Nel complesso, lo spettacolo è una macchina ben calibrata, retta da una regia che preferisce la coerenza al rischio e la chiarezza alla passione. Ferro costruisce un teatro etico, ma non militante; elegante, ma non sterile. È un lavoro che vive nel confine tra il decoro e la verità. Funziona. Nel finale, quando la famiglia si accinge ad andare a tavola, la scena si ammorbidisce e finalmente respira. Dopo un lungo trattenere, qualcosa si scioglie: non un perdono, ma una tregua. Le luci si fanno più calde, la musica si distende, e quel gesto — semplice, domestico, quasi banale — diventa improvvisamente vero. Non è catarsi, ma riconciliazione provvisoria, e proprio per questo autentica. È qui che la regia di Ferro funziona pienamente: nell’abbandono del conflitto, nel pudore di un gesto che non risolve ma riconosce. Il pubblico, che ha seguito con attenzione e rispetto ogni sfumatura, tributa un lungo e convinto applauso.

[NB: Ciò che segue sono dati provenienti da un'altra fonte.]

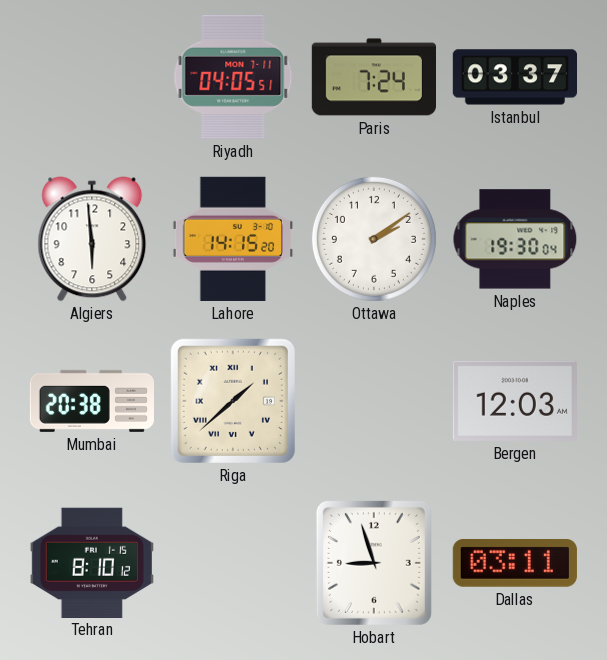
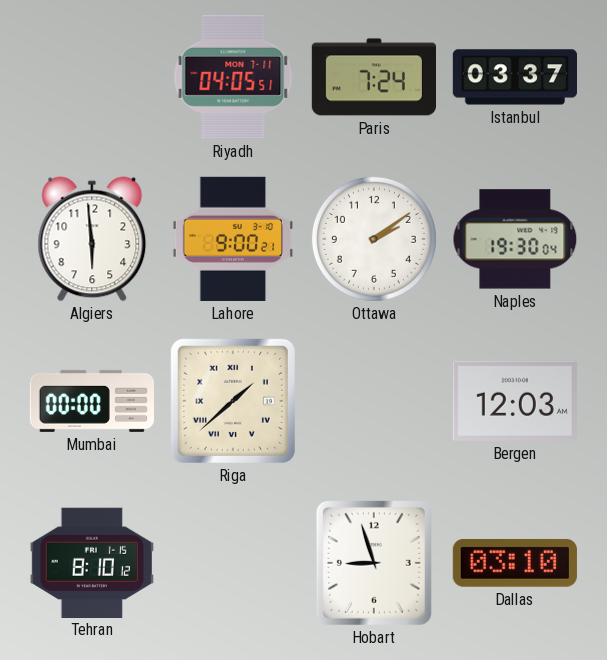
Lahore: 14:15 -> 9:00
Mumbai: 20:38 -> 00:00
Dallas: 03:11 -> 03:10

Qualcuno cita il film — chi con un sorriso nostalgico, chi sottovoce, come un ricordo personale. Tutti, però, escono con la stessa sensazione: quella di aver trascorso una serata piacevole, lieve, pur dentro a un tema che leggero non è. Ed è questo, in fondo, il senso più alto del teatro: saper alleggerire anche ciò che pesa, restituendo alla riflessione la grazia del piacere condiviso.